Rufus Sewell in "Eleventh Hour"
Rufus Sewell Eleventh HourFebruary 22, 2010

BRIGHTON, ENGLAND—"Masterpiece" on PBS and BBC Worldwide Sales and Distribution, Americas have announced a major co-production deal that includes a new production, with the BBC, of "Upstairs Downstairs"—one of the most-loved and honored television series of all time. "Upstairs Downstairs" will air in the U.S. in 2011 as part of "Masterpiece's" 40th anniversary season on PBS.

The deal also includes Sherlock, a 21st-century spin on Arthur Conan Doyle's classic "Sherlock Holmes" novels, and three "Aurelio Zen" mysteries, adapted from the best-selling novels by Michael Dibden set in Italy.



"I'm so proud of this particular group of programs," says 'Masterpiece' executive producer Rebecca Eaton. "These three series say everything about what 'Masterpiece' aims to be: iconic, rich with wonderful actors, witty, literate, and timeless. I can't wait to see them all."

"These three co-productions offer a new spin on well-known, treasured stories and we're thrilled to be working with 'Masterpiece' to bring them to life," says Matt Forde, EVP Sales & Co-Productions, BBC Worldwide, Americas. "A valued, long-standing production partner, our past collaborations with 'Masterpiece' produced a number of critically acclaimed, award-winning-series—a testament to the success of our partnership."
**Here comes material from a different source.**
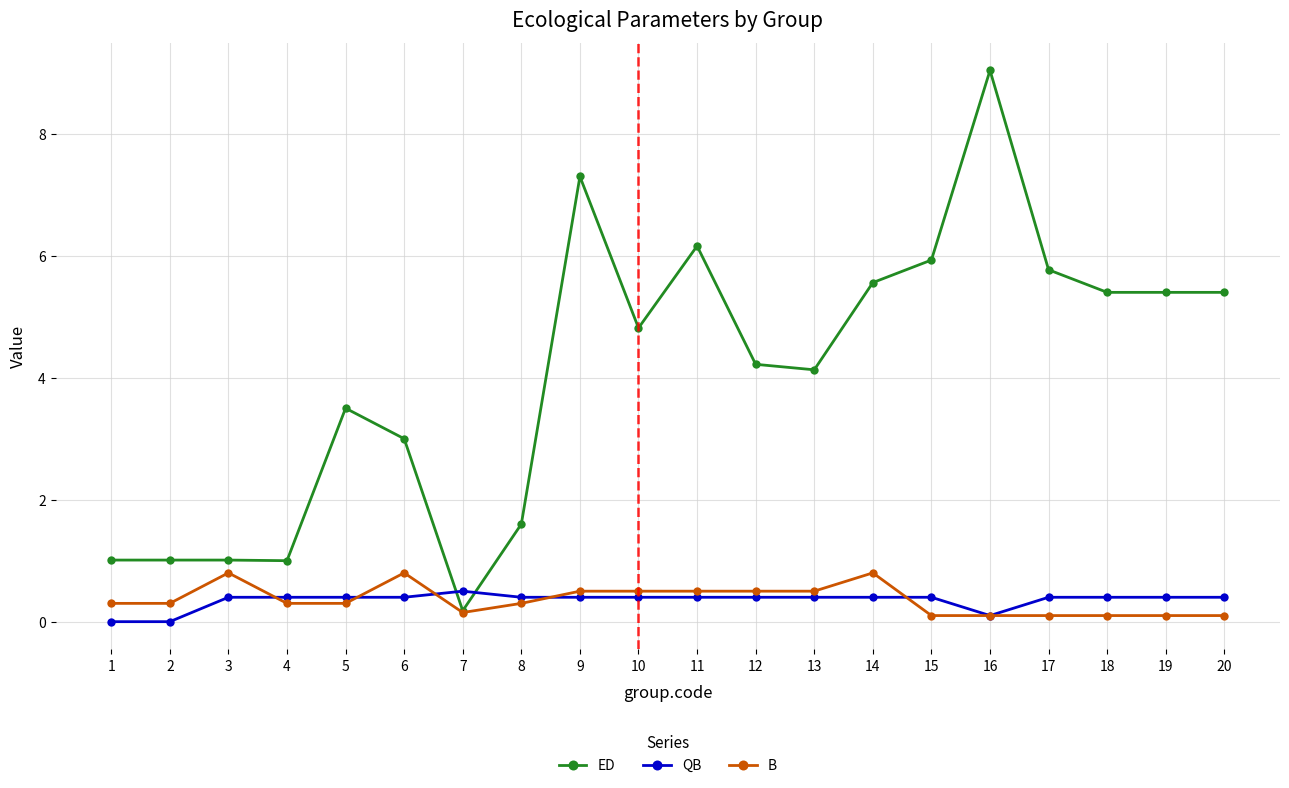

Which series has the largest total across all categories?

ED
An enormous success worldwide, the original Upstairs Downstairs won seven Emmys during its run on "Masterpiece Theatre" in the mid-1970s—including Best Actress for Jean Marsh, who will reprise her role in the new three-part series as Rose, the parlor maid. Dame Eileen Atkins, the co-creator of the original program, will also star. Screenwriter Heidi Thomas ("Cranford") is setting the new "Upstairs Downstairs" in the same house at 165 Eaton Place in 1936, during the period leading up to World War II.

The thrilling new Sherlock series is a fast-paced, witty take on the legendary crime drama, now set in present day London and starring Benedict Cumberbatch ("Atonement," "The Last Enemy") as the eponymous detective. Martin Freeman ("The Office" - UK, "Hot Fuzz") plays his loyal friend, Doctor John Watson, and Rupert Graves ("God on Trial," "The Forsyte Saga") is Inspector Lestrade. Co-created by Steven Moffat ("Doctor Who," "Coupling," "Jekyll") and Mark Gatiss ("The League of Gentlemen," "Crooked House"), the iconic details from Arthur Conan Doyle's original books remain: same address, same names—and somewhere out there, Moriarty is waiting.
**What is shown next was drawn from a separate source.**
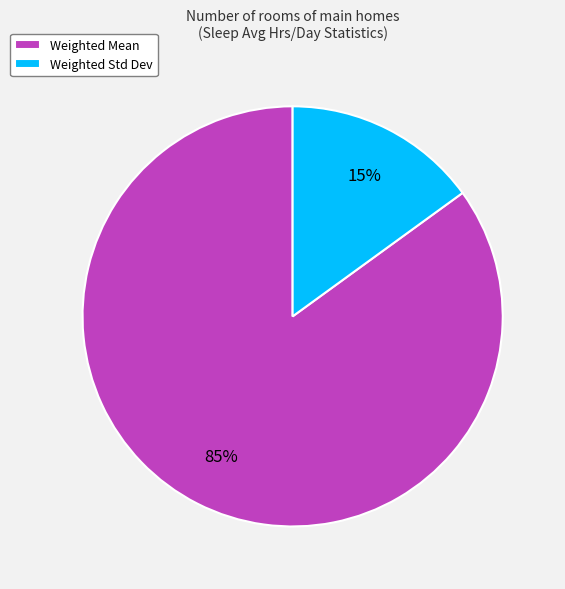

Is the sum of Weighted Std Dev and Weighted Mean greater than half?

Yes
Rufus Sewell ("The Eleventh Hour," "Middlemarch," "John Adams") will star as Italian detective Aurelio Zen in three episodes based on the popular mysteries by Michael Dibden. The series is being shot on location in Italy by Left Bank Pictures, the production company behind the acclaimed Wallander television series.

"Upstairs Downstairs" is a BBC/Masterpiece co-production; "Sherlock" is a Hartswood Films (Jekyll, Coupling) and Masterpiece co-production; Aurelio Zen is produced by Left Bank Pictures for the BBC in association with RTI (Mediaset Group), Masterpiece and ZDF with additional funding from BBC Worldwide, Ingenious and Lipsync.